Liverpool losing that day did not alter my life, just as the Reds winning would not have been a magic wand for my problems. There are no overnight fixes. Time is a great healer; but time is also needed to rebuild something, be it a football team, or a life.
To be honest, I never want to return to the person who got hysterical if the Reds lost, and had his whole week ruined by a bad result. If you put that much pressure on the team to appease your needs, then you tread a fine line.
There is a danger for anyone who treats football as his or her Prozac. If you look to football to cheer you up, or to fill a hole in your life, you are skating on thin ice.

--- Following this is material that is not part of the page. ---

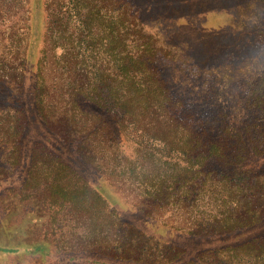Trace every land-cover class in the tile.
I'll use <instances>...</instances> for the list:
<instances>
[{"label": "trees", "instance_id": "trees-1", "mask_svg": "<svg viewBox=\"0 0 264 264\" xmlns=\"http://www.w3.org/2000/svg\"><path fill=\"white\" fill-rule=\"evenodd\" d=\"M6 7L8 14L27 17L23 40L14 46L7 67L20 70L22 90L30 89L37 113L51 127L48 108L56 111L51 100L58 93L62 116L74 125L65 133L78 139L84 162L119 197L146 217L199 241L257 227L258 234L246 240L200 248L199 253L221 256L213 264H264V73L247 78L251 85L236 101L226 96L218 113L198 118L168 87L159 66L161 47L129 1L9 0ZM257 34L264 36V31ZM0 65L6 67L2 58ZM90 104L120 115L110 117L116 122L106 139L86 110ZM244 108L250 118H241ZM232 114L240 117L238 124ZM54 163L64 175L48 184L52 197L86 209L92 218L89 234L96 249L76 246L73 252L100 249L93 252L101 264H202L195 258L178 260L185 247L171 242L165 246L168 253L155 256L156 237L151 243H133L143 231L109 209L107 199L68 163L58 158ZM69 171L80 184L66 183ZM102 210L109 221L99 225Z\"/></svg>", "mask_w": 264, "mask_h": 264}, {"label": "rangeland", "instance_id": "rangeland-1", "mask_svg": "<svg viewBox=\"0 0 264 264\" xmlns=\"http://www.w3.org/2000/svg\"><path fill=\"white\" fill-rule=\"evenodd\" d=\"M127 1L139 11L145 31L153 35L161 47L159 66L168 87L191 105L198 118L218 113L225 105L226 96L231 101L241 97L240 93L251 85L247 78L254 80V73H264V36L257 34L258 29L264 31V0ZM8 2H0V58L6 66L0 65V264L102 263L99 253L93 252L100 249L95 250L91 245L90 212L52 197L55 195L48 184L55 182L52 178L56 175H64L62 167L54 163L56 158L81 174L123 221L143 231L144 236L135 234L133 243H151L154 237L158 238V245L152 250L155 256L157 252L168 253L165 246L171 242L185 247V253L178 260L187 257L202 264H213L211 260L216 263L221 256L200 254V248L236 244L258 234L260 230L253 227L234 236L199 241L146 217L119 197L103 175L84 162L83 151L77 150L78 139L65 133L74 125L66 124L58 93L51 100L56 111L48 108L53 114L51 127L37 113L30 89L22 90L20 70L7 67L12 62L14 46L23 40L27 25L25 15L8 14ZM42 45L41 38L37 41L35 58ZM225 73L229 76H223ZM229 105L233 107V103ZM86 106V110L94 114V126L106 139L109 128H113L110 124L120 115L115 110L108 114L103 106ZM112 116L114 119H110ZM240 116L250 118L252 113L244 108V116ZM86 118L84 116L83 120ZM231 119L238 124L240 117L232 114ZM90 122L91 119L87 121ZM67 174L64 178L70 187L80 184L72 172ZM101 220L109 221L104 210L99 213V225ZM96 237L102 235L96 234ZM97 244L105 247L104 241ZM76 246L95 249L77 253L72 251Z\"/></svg>", "mask_w": 264, "mask_h": 264}]
</instances>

But ultimately, that's your call. Conversely, if your interest stretches only as far as to read the results in the Sunday papers, that is your business – not mine. We are all different, and how much a result hurts us or affects our life is something that we have to deal with in our own way.
Although my health remains pretty much the same (good some days, bad others), life itself is much better these days. Less than three years after that lowest ebb I witnessed, first hand, the heroics of Dudek and Carragher, as Liverpool replaced Manchester United as the most recent English Champions of Europe.Football still gives me the incredible heady highs, like the mind-boggling delirium I experienced in Istanbul, but I have learned to expect, and accept, the comedown. Life cannot always be rosy.
Football, like life, has a habit of coming back to bite you on the backside.
Bad times eventually follow good – all teams, whoever they are, slump sooner or later – but then, as a Liverpool fan, good times have tended to never be too far away.